PASSAGE PROVIDED:

So they might follow something on the screen with their arm or their hand, but it's not for everybody. Not everybody engages with technology or likes using video games. They find them difficult to understand sometimes and they can break down. Sometimes the therapists don't necessarily always use them or know how to use them. So they can have limitations and that's why we say that they're used in addition to more traditional therapies, not instead of.
Other games that people can use, on an iPad there are quite a few games that would encourage and promote finger movement. So, things like the Fruit Ninja, games like that can be quite useful for promoting finger and hand movement, and can be used in a sitting position.
Chris: Well looking at a different aspect of it now, what about issues with sensation? We've had a few people report things like constant pins and needles in their arms. Is there anything that can be done for that?
Annie: Yeah, people do get unusual sensations coming down from their brain after they've had a stroke. Sometimes in fact, pins and needles can be a good thing, if it's the beginning of feeling starting to come back in fingers that were otherwise quite numb. Probably the bigger problem for most people is that they have no feeling in their fingers or their hand and they can't feel somebody touching them, can't feel cutlery when they pick it up, can't feel hot, can't feel cold, which makes it dangerous for their hand. So sometimes when pins and needles are coming back, that's a good sign. It's the beginning of some recovery in that sensation.
Some people can be hypersensitive to their hand, and I guess most of their rehabilitation is focused on trying to help people get more sensation back in their fingertips, particularly training them to be able to discriminate between different surfaces, different objects, different shapes, different weights.
And there's a very structured programme that therapists can learn to do, called the SENSe Programme that was developed by a therapist in Australia, Professor Leeanne Carey, which runs for 10 sessions and can be used at any time post-stroke with benefits for people's sensation. It doesn't target the pins and needles or the hypersensitivity, it more targets the loss of sensation in the fingers, and I would encourage people with stroke to ask the therapist about that particular programme if they're not receiving any dedicated sensory re-training either as an in-patient or as an out-patient.
Chris: All right, we did talk about some other complications like pain and spasticity, also, in some of our previous podcasts, so I'd recommend people listening to track those ones down if they want to find out more about those issues. One thing we haven't covered before, though, is shoulder subluxation. I get the impression that's fairly common too, is it?

[Dataset entries]
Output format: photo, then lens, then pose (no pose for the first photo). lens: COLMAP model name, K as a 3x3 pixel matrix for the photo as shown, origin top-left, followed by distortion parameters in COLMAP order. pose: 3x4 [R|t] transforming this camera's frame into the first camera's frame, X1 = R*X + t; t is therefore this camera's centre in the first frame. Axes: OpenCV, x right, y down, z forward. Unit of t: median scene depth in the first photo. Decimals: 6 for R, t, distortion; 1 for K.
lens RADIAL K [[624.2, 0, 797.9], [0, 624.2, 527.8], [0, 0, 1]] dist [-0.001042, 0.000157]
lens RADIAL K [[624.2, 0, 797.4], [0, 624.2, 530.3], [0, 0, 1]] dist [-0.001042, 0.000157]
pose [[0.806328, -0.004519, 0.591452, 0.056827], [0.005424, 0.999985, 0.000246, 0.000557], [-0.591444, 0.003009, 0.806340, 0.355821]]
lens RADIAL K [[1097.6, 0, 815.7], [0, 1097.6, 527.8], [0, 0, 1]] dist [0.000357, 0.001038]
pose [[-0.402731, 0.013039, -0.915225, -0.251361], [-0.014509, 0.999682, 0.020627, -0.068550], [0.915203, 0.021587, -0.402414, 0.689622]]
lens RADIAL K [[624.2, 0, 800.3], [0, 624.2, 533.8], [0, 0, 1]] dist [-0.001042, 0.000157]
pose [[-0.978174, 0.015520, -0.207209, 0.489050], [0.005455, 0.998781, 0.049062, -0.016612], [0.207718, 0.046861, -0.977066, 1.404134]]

ASSIGNMENT 1:
Summarize the stroke recovery excerpt in two sentences.
ASSIGNMENT 2:
Rewrite the stroke recovery excerpt starting with "Chris: Well looking" and going on through "done for that?", with "arms" changed to "hands".

ANSWER SPACE 1:
Video games, including iPad games like Fruit Ninja, can promote arm, hand and finger movement after a stroke, but they have limitations, so they are used in addition to traditional therapies rather than instead of them. Pins and needles can be a good sign that feeling is returning, while the bigger problem is a loss of sensation in the fingers and hand, which the 10-session SENSe Programme developed by Professor Leeanne Carey targets.

ANSWER SPACE 2:
Chris: Well looking at a different aspect of it now, what about issues with sensation? We've had a few people report things like constant pins and needles in their hands. Is there anything that can be done for that?